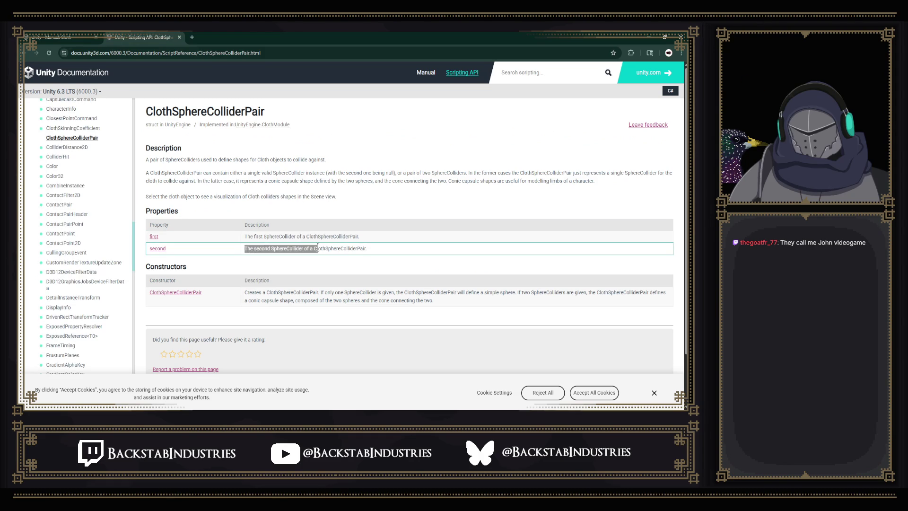
click(317, 248)
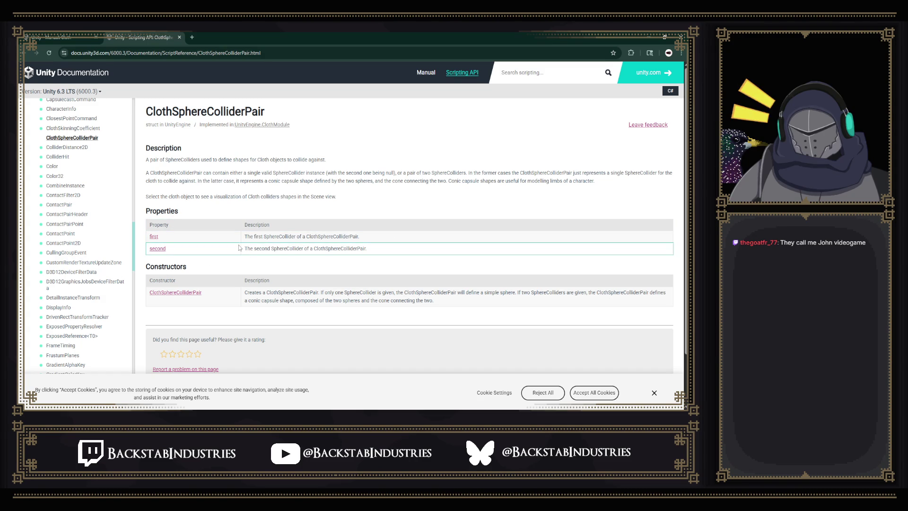
drag(150, 237, 246, 236)
click(345, 232)
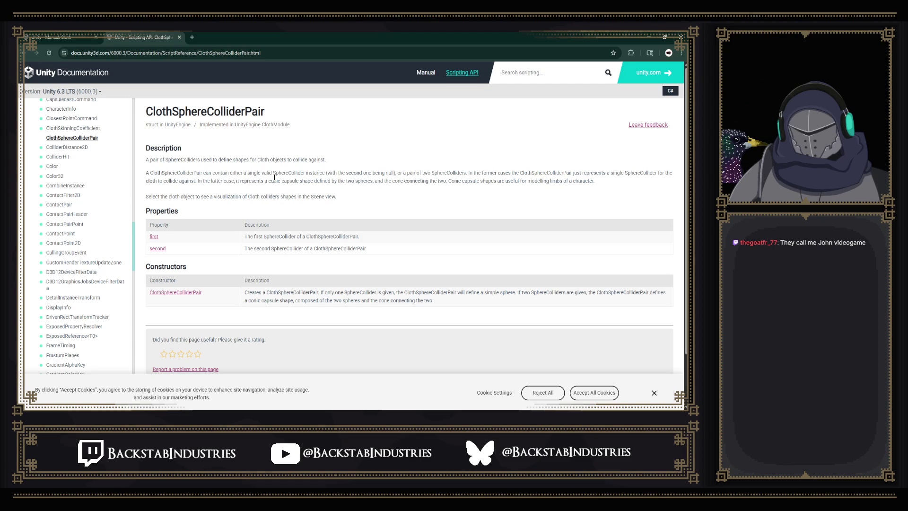
key(ctrl+shift+Tab)
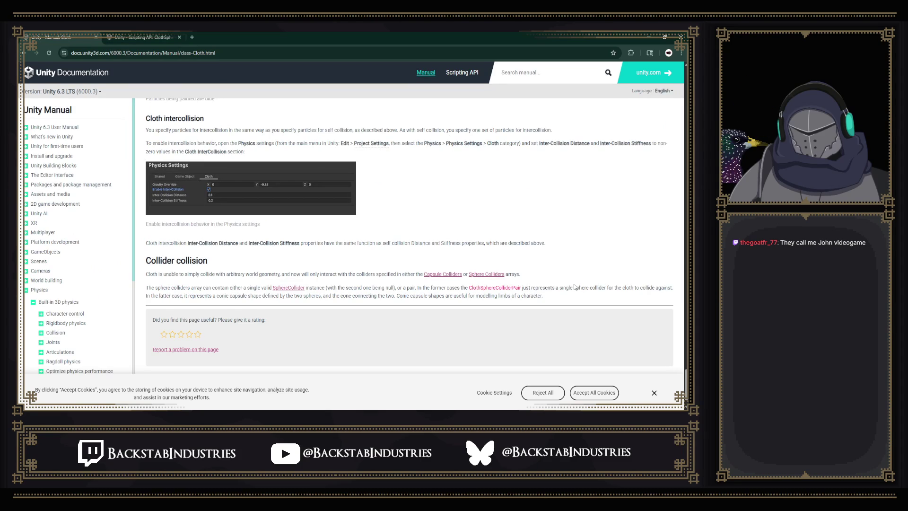
Highlight the sphere colliders array paragraph and the sentence on capsule shapes modelling limbs
mouse_move(149, 289)
mouse_down()
mouse_move(253, 303)
mouse_move(354, 300)
mouse_up()
click(245, 297)
click(321, 297)
click(354, 299)
drag(418, 297, 542, 295)
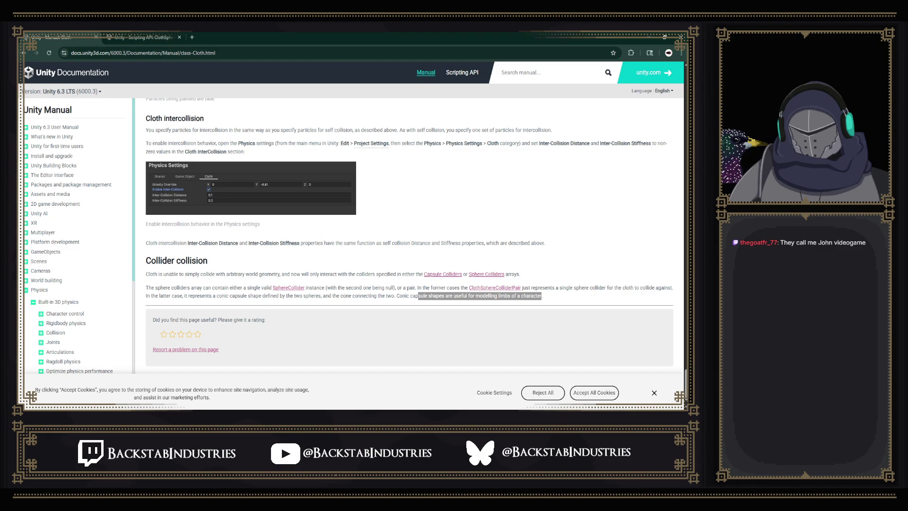
Back in Unity, locate the capsule colliders' spine_03, thigh_r, spine_01 and pelvis bones in the Hierarchy
mouse_move(358, 409)
click(374, 381)
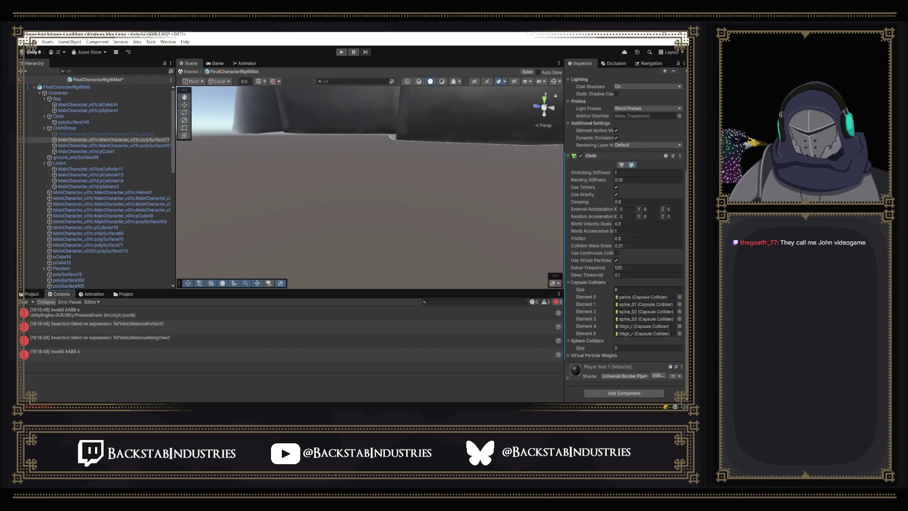
click(648, 297)
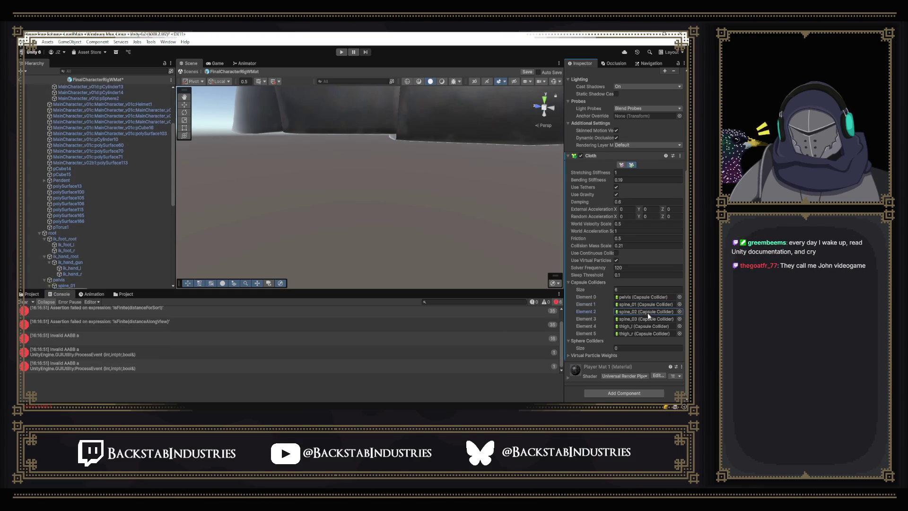
click(648, 318)
click(640, 334)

---------------

* [Work item]: Only those lines from the one containing "mouse_down()" to the end of the material above, retyped exactly and without pictures, belong in your reply.

* [Solved exercise]:
mouse_down()
mouse_move(253, 303)
mouse_move(354, 300)
mouse_up()
click(245, 297)
click(321, 297)
click(354, 299)
drag(418, 297, 542, 295)
Back in Unity, locate the capsule colliders' spine_03, thigh_r, spine_01 and pelvis bones in the Hierarchy
mouse_move(358, 409)
click(374, 381)
click(648, 297)
click(648, 318)
click(640, 334)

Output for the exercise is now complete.